● Data items
'''

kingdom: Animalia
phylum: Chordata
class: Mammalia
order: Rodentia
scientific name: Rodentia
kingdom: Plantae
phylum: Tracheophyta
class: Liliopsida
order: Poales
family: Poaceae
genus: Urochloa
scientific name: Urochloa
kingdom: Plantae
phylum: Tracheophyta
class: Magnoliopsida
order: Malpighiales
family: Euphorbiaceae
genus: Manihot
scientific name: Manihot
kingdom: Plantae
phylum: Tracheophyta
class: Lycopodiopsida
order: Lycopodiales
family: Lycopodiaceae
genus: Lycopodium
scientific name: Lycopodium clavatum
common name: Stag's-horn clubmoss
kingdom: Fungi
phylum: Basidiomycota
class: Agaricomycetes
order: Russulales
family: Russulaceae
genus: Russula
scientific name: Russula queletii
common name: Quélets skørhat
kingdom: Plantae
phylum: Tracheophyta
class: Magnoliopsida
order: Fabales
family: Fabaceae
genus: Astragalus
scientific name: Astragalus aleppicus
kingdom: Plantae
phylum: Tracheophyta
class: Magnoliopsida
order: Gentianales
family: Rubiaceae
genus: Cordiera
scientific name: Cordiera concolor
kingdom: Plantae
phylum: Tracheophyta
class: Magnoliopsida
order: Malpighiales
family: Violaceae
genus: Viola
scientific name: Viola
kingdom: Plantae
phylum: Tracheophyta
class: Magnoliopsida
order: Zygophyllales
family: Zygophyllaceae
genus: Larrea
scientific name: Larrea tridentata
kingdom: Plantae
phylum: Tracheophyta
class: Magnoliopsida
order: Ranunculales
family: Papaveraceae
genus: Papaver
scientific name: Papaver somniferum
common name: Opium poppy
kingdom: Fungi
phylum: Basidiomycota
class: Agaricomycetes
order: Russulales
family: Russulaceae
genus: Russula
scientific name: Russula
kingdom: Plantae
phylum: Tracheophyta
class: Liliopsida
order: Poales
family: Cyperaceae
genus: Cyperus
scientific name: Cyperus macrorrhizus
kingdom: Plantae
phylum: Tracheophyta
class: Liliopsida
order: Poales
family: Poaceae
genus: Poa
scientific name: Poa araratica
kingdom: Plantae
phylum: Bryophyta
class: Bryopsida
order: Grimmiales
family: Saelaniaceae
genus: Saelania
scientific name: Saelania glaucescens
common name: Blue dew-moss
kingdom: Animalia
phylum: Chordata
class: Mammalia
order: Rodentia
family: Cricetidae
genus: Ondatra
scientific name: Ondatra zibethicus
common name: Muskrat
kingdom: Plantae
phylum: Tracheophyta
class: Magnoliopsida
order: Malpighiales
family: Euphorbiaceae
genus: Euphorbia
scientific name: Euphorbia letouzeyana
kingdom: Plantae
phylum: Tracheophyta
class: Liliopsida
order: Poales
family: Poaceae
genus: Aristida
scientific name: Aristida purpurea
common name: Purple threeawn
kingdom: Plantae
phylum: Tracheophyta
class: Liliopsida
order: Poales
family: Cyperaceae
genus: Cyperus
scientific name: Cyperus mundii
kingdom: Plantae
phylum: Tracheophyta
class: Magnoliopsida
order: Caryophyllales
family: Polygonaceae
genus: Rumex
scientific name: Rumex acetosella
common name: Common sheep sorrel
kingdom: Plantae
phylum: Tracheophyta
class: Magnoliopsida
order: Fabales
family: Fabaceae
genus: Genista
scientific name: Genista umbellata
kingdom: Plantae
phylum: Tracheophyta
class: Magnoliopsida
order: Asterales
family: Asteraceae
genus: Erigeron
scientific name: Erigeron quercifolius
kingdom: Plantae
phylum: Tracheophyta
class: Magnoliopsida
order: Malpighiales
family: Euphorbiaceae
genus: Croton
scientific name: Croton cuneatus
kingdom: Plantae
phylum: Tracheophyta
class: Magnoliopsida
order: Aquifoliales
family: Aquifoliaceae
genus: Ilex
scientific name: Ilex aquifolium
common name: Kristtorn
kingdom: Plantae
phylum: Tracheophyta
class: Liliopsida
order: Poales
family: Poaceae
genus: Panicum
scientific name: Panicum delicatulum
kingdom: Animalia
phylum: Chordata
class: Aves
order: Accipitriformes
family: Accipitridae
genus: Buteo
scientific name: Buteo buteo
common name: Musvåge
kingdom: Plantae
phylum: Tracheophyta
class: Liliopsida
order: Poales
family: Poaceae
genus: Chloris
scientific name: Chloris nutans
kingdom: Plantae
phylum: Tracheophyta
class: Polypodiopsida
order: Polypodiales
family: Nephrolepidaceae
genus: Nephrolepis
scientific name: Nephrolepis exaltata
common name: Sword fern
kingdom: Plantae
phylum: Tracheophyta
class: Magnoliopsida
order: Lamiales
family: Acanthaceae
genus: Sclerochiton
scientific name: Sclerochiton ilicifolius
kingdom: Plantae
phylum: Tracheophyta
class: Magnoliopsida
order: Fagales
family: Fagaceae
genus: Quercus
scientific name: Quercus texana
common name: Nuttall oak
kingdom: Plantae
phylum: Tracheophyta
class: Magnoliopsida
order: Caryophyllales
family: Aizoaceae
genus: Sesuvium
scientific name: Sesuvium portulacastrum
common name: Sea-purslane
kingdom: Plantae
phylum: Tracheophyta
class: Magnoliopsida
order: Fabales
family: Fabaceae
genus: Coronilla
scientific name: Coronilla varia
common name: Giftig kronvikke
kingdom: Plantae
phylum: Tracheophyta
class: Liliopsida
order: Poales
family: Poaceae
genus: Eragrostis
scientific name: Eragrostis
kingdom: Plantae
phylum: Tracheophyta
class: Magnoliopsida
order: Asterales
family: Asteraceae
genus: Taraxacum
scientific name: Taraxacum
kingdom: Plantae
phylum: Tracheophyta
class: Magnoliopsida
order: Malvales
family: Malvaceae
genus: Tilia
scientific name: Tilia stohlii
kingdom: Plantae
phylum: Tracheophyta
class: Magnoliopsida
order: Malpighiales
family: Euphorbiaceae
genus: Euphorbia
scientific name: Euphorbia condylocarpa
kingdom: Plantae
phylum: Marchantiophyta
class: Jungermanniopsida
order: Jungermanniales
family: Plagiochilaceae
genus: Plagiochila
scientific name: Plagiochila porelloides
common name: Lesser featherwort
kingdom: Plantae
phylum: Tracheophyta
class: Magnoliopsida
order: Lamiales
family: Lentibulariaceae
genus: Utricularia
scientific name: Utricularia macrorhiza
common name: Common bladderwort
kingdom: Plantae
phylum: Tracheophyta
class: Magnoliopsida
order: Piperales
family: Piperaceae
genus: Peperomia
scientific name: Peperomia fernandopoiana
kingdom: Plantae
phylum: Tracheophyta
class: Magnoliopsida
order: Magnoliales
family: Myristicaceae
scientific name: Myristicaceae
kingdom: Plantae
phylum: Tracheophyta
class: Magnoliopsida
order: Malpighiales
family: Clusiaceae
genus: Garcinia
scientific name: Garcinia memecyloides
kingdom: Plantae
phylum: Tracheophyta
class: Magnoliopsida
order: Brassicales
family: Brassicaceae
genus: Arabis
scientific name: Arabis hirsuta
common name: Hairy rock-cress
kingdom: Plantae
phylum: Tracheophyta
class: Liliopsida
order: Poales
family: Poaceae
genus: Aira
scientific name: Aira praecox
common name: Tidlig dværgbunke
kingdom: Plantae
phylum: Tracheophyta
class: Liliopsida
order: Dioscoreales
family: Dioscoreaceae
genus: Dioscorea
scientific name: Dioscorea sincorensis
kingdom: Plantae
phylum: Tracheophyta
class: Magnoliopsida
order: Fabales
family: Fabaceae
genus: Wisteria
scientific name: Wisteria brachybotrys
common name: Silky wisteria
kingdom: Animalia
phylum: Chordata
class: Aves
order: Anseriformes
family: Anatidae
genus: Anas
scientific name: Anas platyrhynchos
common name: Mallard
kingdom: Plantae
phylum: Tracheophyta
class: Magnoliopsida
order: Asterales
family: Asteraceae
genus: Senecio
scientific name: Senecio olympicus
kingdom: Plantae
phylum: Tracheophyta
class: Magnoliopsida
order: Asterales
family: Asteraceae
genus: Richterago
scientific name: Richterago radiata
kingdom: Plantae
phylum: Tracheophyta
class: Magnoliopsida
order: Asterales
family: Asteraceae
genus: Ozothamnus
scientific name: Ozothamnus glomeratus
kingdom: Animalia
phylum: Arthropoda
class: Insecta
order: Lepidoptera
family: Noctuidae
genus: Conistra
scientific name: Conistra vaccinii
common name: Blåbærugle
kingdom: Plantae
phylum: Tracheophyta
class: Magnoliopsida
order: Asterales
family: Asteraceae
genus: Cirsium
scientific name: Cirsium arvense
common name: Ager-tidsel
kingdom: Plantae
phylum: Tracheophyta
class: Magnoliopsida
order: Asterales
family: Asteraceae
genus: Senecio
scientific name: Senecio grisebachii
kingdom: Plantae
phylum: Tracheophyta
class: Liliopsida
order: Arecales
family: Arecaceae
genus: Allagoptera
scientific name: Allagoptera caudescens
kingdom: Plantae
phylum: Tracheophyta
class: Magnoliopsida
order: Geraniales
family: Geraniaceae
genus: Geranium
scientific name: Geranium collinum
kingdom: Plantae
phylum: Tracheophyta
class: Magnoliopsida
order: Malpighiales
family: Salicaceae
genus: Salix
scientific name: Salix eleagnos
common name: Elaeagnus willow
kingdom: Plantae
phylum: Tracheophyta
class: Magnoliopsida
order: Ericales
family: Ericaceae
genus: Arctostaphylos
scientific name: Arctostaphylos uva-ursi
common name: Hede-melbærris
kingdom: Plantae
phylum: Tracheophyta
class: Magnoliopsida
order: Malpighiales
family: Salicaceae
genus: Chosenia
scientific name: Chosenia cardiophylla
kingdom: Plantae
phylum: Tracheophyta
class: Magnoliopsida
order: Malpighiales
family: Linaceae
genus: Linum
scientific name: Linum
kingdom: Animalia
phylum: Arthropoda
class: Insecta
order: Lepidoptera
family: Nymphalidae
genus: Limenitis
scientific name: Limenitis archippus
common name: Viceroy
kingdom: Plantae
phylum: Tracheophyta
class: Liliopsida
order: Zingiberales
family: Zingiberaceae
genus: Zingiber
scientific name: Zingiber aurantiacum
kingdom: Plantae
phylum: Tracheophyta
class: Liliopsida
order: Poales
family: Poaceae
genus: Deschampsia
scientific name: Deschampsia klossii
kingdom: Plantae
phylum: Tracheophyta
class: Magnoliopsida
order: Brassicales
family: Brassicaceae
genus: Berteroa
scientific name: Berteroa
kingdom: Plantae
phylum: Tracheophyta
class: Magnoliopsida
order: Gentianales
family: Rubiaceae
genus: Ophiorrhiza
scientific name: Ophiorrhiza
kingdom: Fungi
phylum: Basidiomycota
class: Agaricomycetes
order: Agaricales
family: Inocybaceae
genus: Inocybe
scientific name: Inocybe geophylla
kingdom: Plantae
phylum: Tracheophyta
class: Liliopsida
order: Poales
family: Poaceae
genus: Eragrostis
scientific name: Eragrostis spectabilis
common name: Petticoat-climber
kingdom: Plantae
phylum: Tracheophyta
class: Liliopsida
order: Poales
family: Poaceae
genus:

'''

● What is expected
Copy out, word for word, the lines from the beginning of the entries through the line reading "genus: Manihot", both included.

● Exercise answer
kingdom: Animalia
phylum: Chordata
class: Mammalia
order: Rodentia
scientific name: Rodentia
kingdom: Plantae
phylum: Tracheophyta
class: Liliopsida
order: Poales
family: Poaceae
genus: Urochloa
scientific name: Urochloa
kingdom: Plantae
phylum: Tracheophyta
class: Magnoliopsida
order: Malpighiales
family: Euphorbiaceae
genus: Manihot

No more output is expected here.